So it is customary to call Germany in the period from 1919, when a new democratic constitution was adopted, to 1933, with the advent of Hitler.
With the defeat of militarism in the First World War, the “golden age” of creative Germany began. It was called so – “golden twenties”. The flourishing of science, cinema, music, painting and sports.
In the short period between the two wars – one past and the second, which was yet to come – they finally breathed the air of freedom. Creative and sexy, seasoned with debauchery and cocaine.
The Weimar Republic was a place of absolute sexual liberation, there was nothing that was considered “too” or “too much.” Berlin became, of course, the center of German cultural life. In 1920, it grew almost 13 times.
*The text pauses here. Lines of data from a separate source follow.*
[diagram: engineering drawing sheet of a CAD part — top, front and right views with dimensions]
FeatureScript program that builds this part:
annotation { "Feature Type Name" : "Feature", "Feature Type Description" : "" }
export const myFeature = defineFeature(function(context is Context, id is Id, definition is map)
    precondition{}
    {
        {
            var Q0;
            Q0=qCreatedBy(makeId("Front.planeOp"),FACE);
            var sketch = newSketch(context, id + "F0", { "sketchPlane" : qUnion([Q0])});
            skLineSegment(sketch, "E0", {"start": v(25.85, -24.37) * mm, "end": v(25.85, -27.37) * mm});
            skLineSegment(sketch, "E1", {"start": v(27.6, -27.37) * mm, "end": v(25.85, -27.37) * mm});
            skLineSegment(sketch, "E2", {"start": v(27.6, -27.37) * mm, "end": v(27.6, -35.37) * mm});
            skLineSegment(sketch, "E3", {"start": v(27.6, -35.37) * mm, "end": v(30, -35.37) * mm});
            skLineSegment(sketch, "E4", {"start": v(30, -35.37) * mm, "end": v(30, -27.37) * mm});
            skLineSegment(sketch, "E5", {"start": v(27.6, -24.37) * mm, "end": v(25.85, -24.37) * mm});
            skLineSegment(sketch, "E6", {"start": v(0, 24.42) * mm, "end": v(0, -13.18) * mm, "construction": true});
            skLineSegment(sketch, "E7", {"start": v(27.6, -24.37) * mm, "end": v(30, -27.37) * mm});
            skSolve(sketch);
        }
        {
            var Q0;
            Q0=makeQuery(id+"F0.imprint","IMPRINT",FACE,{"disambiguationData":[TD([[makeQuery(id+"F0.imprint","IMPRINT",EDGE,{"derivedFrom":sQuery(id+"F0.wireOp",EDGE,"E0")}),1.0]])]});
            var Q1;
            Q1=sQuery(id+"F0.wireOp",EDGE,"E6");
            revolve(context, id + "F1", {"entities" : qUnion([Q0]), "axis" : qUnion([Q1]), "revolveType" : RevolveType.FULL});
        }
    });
Behind the door of the cabaret
Cabarets have become the centers of Berlin’s nightlife. Inside was a wild mixture of alcohol, drugs, sex and dancing. Indeed, until the 1920s, any entertainment establishments in Germany were under strict supervision, many of them went underground.
Cabarets were a cross between a bar, a restaurant and a nightclub. The guests sat at the tables and enjoyed the candid performances of dancers and dancers, as well as satirical performances by comedians who joked toughly about politics. The Austrian writer Stefan Zweig described one of the Berlin cabarets as follows:
“Berlin has become Babylon. The Germans went into perversions with all their passion and love for the system. Painted boys with accentuated waists walked around the Kurfürstendamm … Even the ancient Romans did not arrange such orgies as took place at transvestite balls, where hundreds of men in women’s clothes and women in men’s clothes dance right under the benevolent glances of the police. There has been a complete overthrow of values. <...> Young ladies brag about their perversity, and if a girl at 16 is suspected of being a virgin, she will be laughed at.
Gender, what gender?
Each of the hundreds of bars in Berlin had its own specialty: for straight men, for gays, for lesbians, for transvestites or pansexuals. As a dancer in one of Berlin’s Eldorado bars was rumored to have said, “I can be of whatever gender you wish, madam.”
Gender variability was the norm in the Weimar Republic. Cross-dressing and transvestism, androgynes and the blurring of gender lines were the order of the day. In Berlin cabarets, fashion became one of the tools through which men and women demonstrated their attitude towards gender and sexual orientation.
Gay and lesbian subcultures emerged. Writer Kathy Sutton wrote in her book The Masculine Woman in Weimar Germany: “With the advent of the female homosexual subculture, menswear has become a kind of opposition to mainstream trends and the mainstream.”
So men and women willingly explored their sexuality and switched roles.
Prostitution and goose
Depending on the size of the purse, a courtesan in furs and diamonds could come to a client in a limousine, or he could pick up a woman or a boy right on the street. After the war, prostitutes went, first of all, to women with no other possibility of income. Second, young people of both sexes. The infection of venereal diseases spread across Europe: syphilis and gonorrhea. Pimps were ready to fulfill almost any fantasy of the client, if he was willing to pay. Italian journalist Luigi Barzini wrote: “I have seen pimps who offer everything: little boys, little girls, strong men, voluptuous women, animals. There’s talk of a goose whose neck can be cut off in an ecstatic fit and you get it all in one: sodomy, bestiality, homosexuality, necrophilia and sadism. Also a snack if someone can eat this goose after.